Paartherapie braucht es also oft für ein realistisches Beziehungs-Lernen: Was muss ich, musst Du ändern oder entwickeln, damit unverzichtbare Ansprüche an die Beziehung realisiert werden können? Und welche unrealistischen Bilder und Vorstellungen von Beziehung und Partnerliebe müssen abgebaut werden, damit wir an ihnen nicht scheitern? Brauchbare Antworten darauf gibt es nicht aus dem Rezeptbuch. Sie müssen individuell und auf den Einzelfall bezogen gesucht und entwickelt werden.
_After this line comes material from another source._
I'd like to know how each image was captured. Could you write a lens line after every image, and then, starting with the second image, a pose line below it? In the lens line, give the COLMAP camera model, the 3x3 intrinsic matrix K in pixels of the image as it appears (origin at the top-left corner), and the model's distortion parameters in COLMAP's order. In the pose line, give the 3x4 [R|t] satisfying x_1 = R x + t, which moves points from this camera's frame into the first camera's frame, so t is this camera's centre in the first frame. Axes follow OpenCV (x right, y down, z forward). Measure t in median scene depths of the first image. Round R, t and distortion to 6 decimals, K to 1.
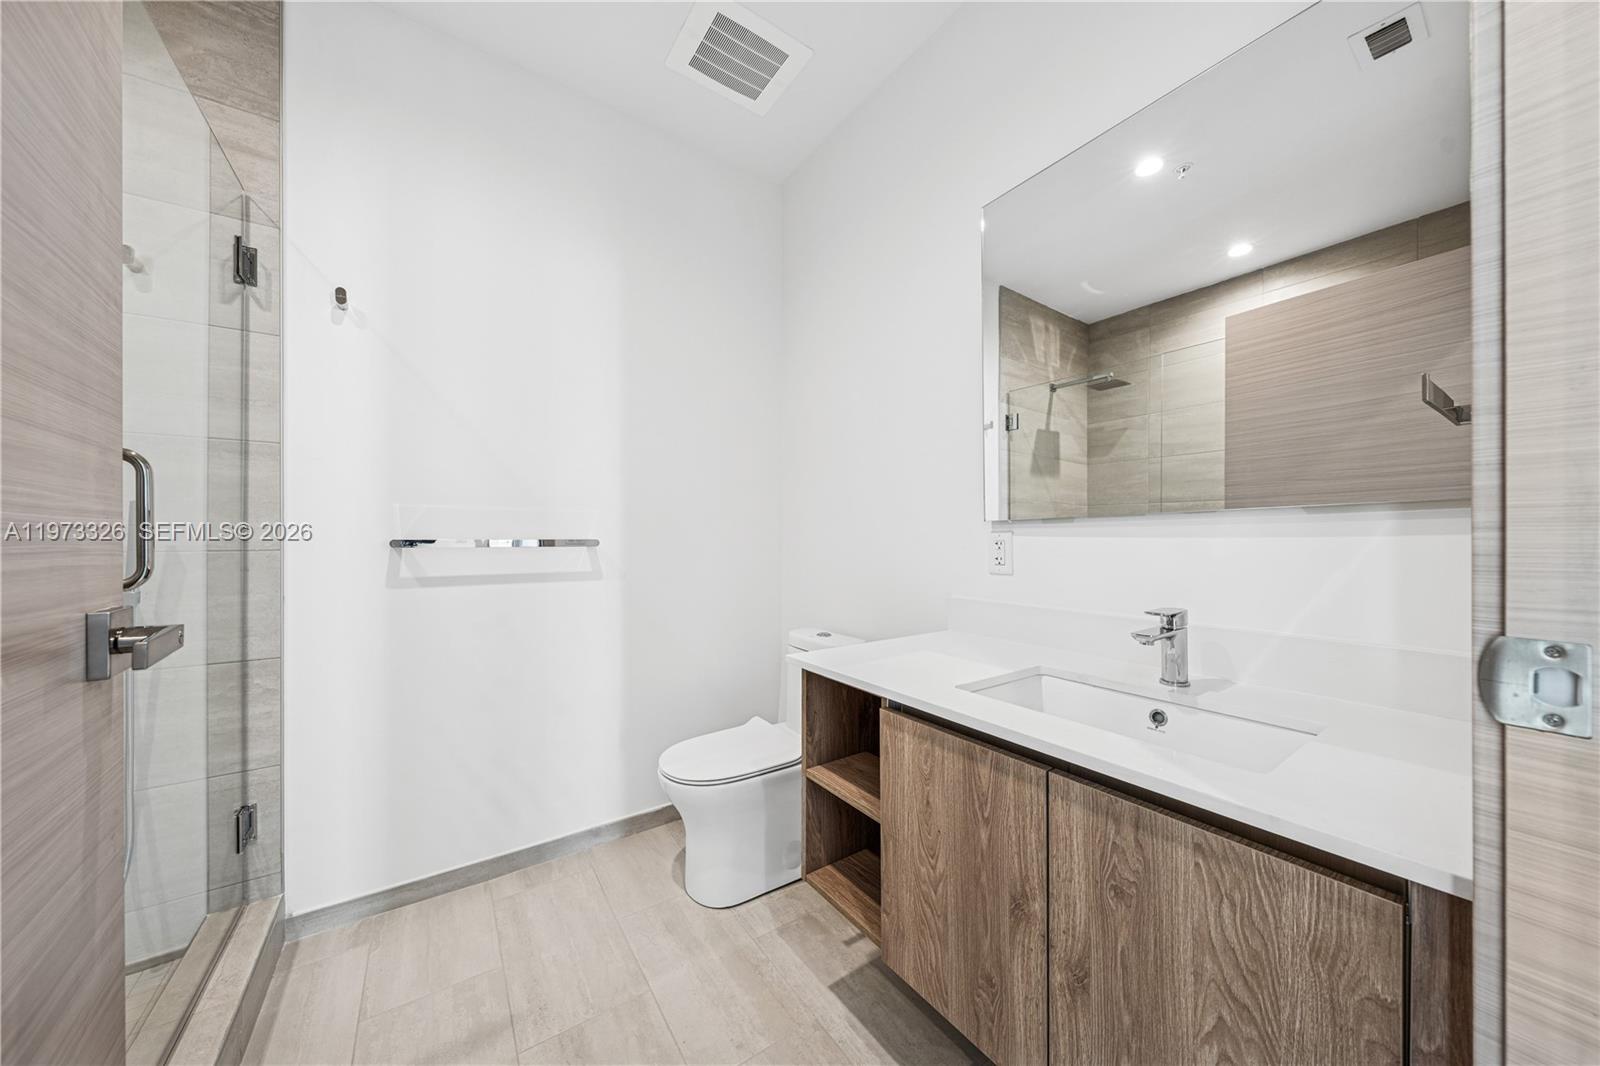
lens RADIAL K [[544.3, 0, 796.9], [0, 544.3, 539.7], [0, 0, 1]] dist [0.000149, 0.000016]
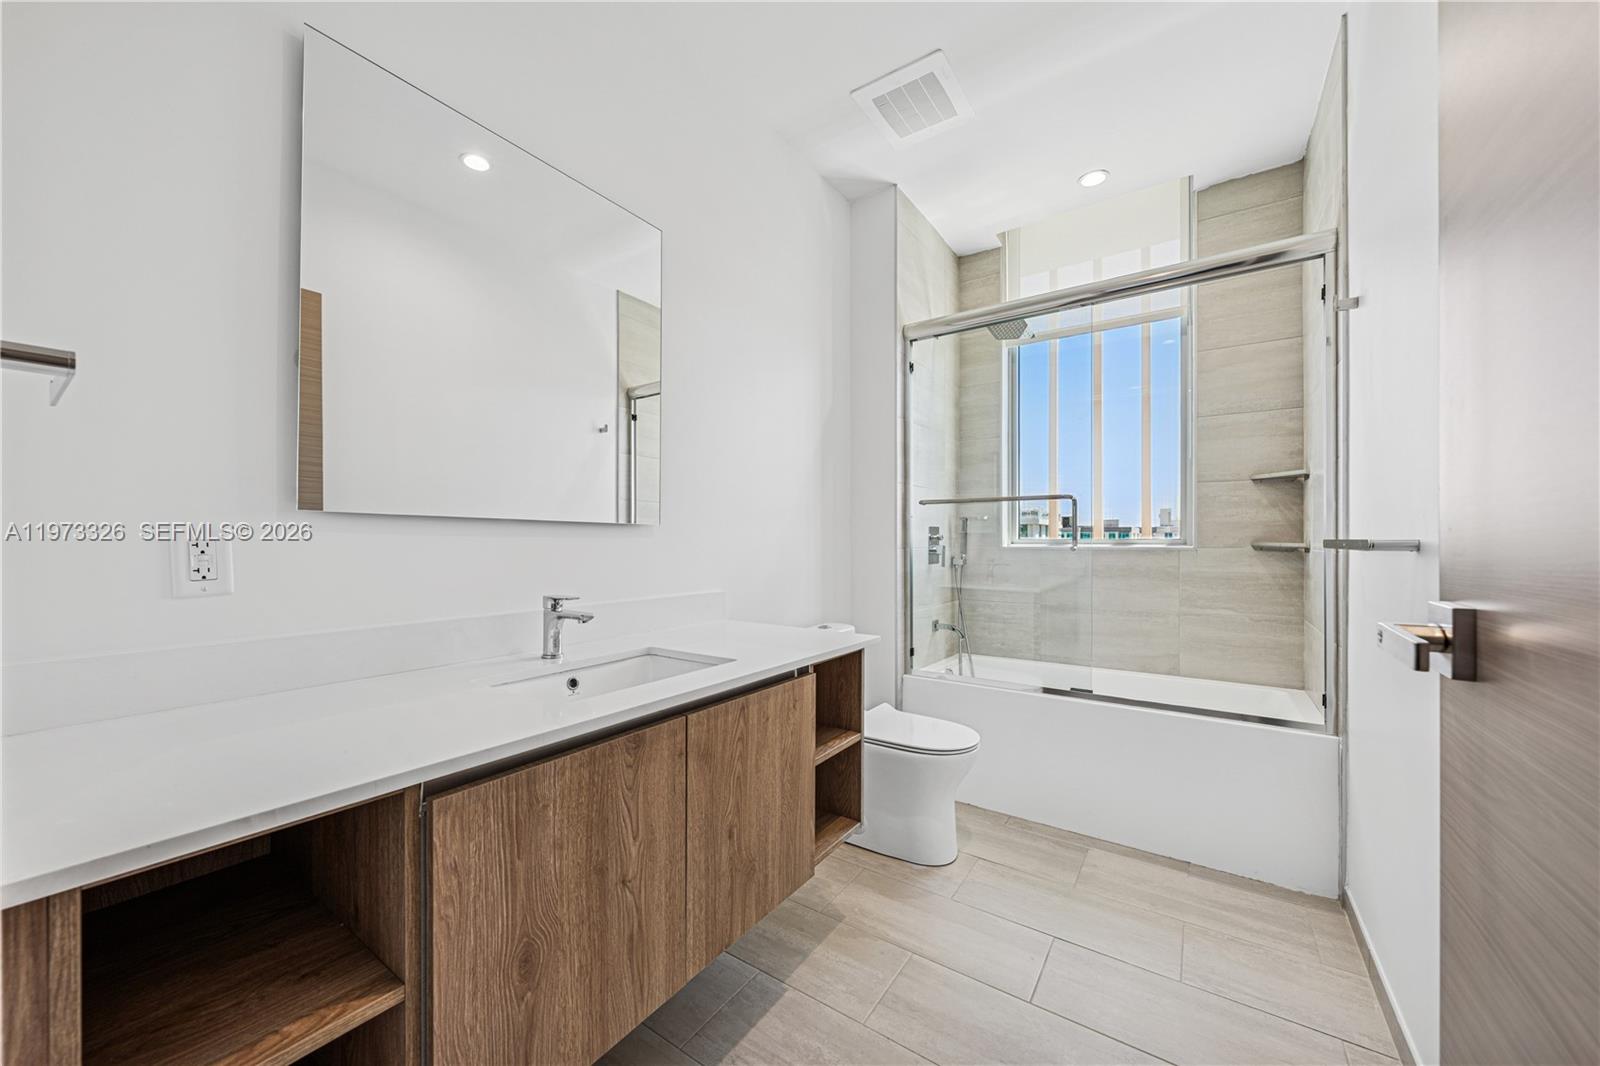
lens RADIAL K [[601.8, 0, 797.6], [0, 601.8, 538.6], [0, 0, 1]] dist [-0.000493, -0.000009]
pose [[-0.345513, 0.004279, 0.938404, -0.728083], [-0.006298, 0.999957, -0.006879, 0.000179], [-0.938393, -0.008287, -0.345471, 0.898110]]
Ich darf am Ende des Berichtsjahres mit Genugtuung feststellen, dass dort, wo Paare wirklich bereit waren, sich mit mir gemeinsam auf diesen Entwicklungsprozess einzulassen und – bei allen Enttäuschungen und Verletzungen – erneut um Verständigung zu ringen und neue Wege zu suchen, dass dort meine Unterstützung und Begleitung oft nützlich und manchmal auch erfolgreich war.
Das möchte ich auch denen sagen, welche die finanziellen Mittel zur Verfügung stellen. Sie sollen wissen, dass sie ihr Geld mit Gewinn in eine wichtige und lohnende Aufgabe investiert haben. Und sie sollen ebenfalls wissen, dass ich für diese Bereitschaft grosse Dankbarkeit empfinde. Und wenn die Träger der Beratungsstelle sich zu Recht auch für die im Anhang aufgeführten Zahlen interessieren, werden sie mit Genugtuung feststellen, dass die Dienste der «Ehe- und Familienberatung Rheintal» im abgelaufenen Jahr – wie schon immer – in hohem Mass gefragt waren.
Woran ich an dieser Stelle wieder einmal ausdrücklich erinnern möchte: Die «Ehe und Familienberatung Rheintal» ist eine spezialisierte Stelle, die sich hauptsächlich mit Beziehungsfragen rund um Partnerschaft und Familie befasst. Sie wird weitgehend von den beiden Landeskirchen getragen und versteht ihr Angebot als moderne Form kirchlicher Diakonie. Damit ist sie in keiner Art ein konkurrierendes, sondern ein ergänzendes Angebot in der Kette sozialer Institutionen der Region. Gerade ihr klares weltanschauliches Profil macht sie für eine Reihe von Klientinnen und Klienten zu einer beliebten Adresse, wenn es gilt, Rat und Unterstützung bei Lebens-, Paar- und Familienfragen zu suchen.